SOBRE EL EJERCICIO =
Responde con el texto sobre la santidad que aparece más abajo:
1. ¿De qué depende la santidad, según el texto?
2. ¿De qué Iglesia forman parte quienes hablan en el texto?
3. ¿Qué hicieron quienes ya llegaron al Cielo las veces que no fueron fieles?

### BLOQUE DE TEXTO

Muchos Santos, de toda edad y condición, han sido reconocidos como tales por la Iglesia, y cada año los recordamos en un día concreto del calendario y los tomamos como intercesores para tantas ayudas como necesitamos. Pero hoy festejamos, y pedimos su ayuda, a esa multitud incontable de personas, de cristianos de los cuales la Iglesia no hace mención expresa en el Santoral pero que alcanzaron el Cielo después de pasar por este mundo sembrando amor y alegría, sin apenas hacer ruido a su alrededor; recordamos a aquellos que, mientras estuvieron entre nosotros, hicieron, quizá, un trabajo similar al nuestro; que tuvieron también dificultades parecidas a las nuestras y que debieron recomenzar muchas veces su caminar cristiano por la vida, como nosotros procuramos hacer. Son, en definitiva, aquellos que supieron, con la ayuda de Dios conservar y perfeccionar en su vida la santificación que recibieron en el Bautismo.

 

Todos hemos sido llamados a la plenitud del Amor, a luchar contra las propias pasiones y tendencias desordenadas, a recomenzar siempre que sea preciso, porque la santidad no depende del estado civil o eclesiástico en que nos encontremos: niño, joven o adulto, soltero, casado, viudo, sacerdote u obispo, sino de la respuesta personal a la gracia, que Dios nos concede a todos. La Iglesia nos recuerda que todos podemos llegar a ser santos, cumpliendo fielmente nuestras obligaciones, en el lugar y estado en el que nos ha colocado la vida. 

Es consolador pensar que, en el Cielo, contemplando el rostro de Dios, hay personas con las que hemos tratado aquí en la tierra y a las que hemos amado, y con las que seguimos unidas por una profunda amistad y cariño. Ellas nos prestan su ayuda desde el Cielo, y nosotros nos acordamos de ellas con alegría y acudimos a su intercesión.

Nosotros formamos parte de la Iglesia peregrina que se dirige al Cielo; y, mientras caminamos, hemos de reunir ese tesoro de buenas obras con el que un día nos presentaremos ante Dios. Todos hemos sido llamados a la plenitud de la vida en Cristo. Para amar a Dios y servirle, no es necesario hacer cosas raras. Para la gran mayoría de los hombres, ser santo supone santificar el propio trabajo, santificarse en su trabajo, y santificar a los demás con el trabajo, y encontrar así a Dios en el camino de sus vidas. Quienes han llegado ya, procuraron santificar las realidades pequeñas de todos los días; y si alguna vez no fueron fieles, se arrepintieron y recomenzaron el camino de nuevo.

######
### FILAS PROPORCIONADAS

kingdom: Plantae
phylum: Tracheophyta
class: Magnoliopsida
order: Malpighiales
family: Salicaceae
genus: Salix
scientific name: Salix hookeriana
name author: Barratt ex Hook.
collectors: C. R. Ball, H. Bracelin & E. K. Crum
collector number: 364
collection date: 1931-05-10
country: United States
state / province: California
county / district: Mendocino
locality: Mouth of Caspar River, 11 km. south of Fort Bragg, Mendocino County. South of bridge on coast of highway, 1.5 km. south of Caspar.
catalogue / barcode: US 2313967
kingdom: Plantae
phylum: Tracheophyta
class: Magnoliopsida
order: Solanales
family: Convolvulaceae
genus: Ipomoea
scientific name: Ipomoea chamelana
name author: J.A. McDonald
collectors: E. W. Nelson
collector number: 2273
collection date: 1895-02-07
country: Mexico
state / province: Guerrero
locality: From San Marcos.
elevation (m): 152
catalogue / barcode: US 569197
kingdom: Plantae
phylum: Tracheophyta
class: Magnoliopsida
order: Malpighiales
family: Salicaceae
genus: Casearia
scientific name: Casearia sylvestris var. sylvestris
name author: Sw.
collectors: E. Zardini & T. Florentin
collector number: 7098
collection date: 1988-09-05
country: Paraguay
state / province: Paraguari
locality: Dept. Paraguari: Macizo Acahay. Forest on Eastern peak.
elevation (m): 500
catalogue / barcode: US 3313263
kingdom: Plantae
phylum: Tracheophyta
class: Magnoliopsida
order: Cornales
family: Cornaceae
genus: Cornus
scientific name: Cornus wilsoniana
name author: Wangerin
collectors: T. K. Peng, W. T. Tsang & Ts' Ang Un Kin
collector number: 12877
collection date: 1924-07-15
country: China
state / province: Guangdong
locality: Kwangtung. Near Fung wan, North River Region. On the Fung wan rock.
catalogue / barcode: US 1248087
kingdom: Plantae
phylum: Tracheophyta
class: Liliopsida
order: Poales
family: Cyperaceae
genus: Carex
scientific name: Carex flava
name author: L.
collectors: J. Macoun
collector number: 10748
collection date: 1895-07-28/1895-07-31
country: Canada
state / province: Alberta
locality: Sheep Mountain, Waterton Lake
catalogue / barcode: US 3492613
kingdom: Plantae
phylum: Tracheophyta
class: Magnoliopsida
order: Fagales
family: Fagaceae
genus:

######

SOLUCIÓN ESCRITA =
1. De la respuesta personal a la gracia, que Dios concede a todos.
2. De la Iglesia peregrina que se dirige al Cielo.
3. Se arrepintieron y recomenzaron el camino de nuevo.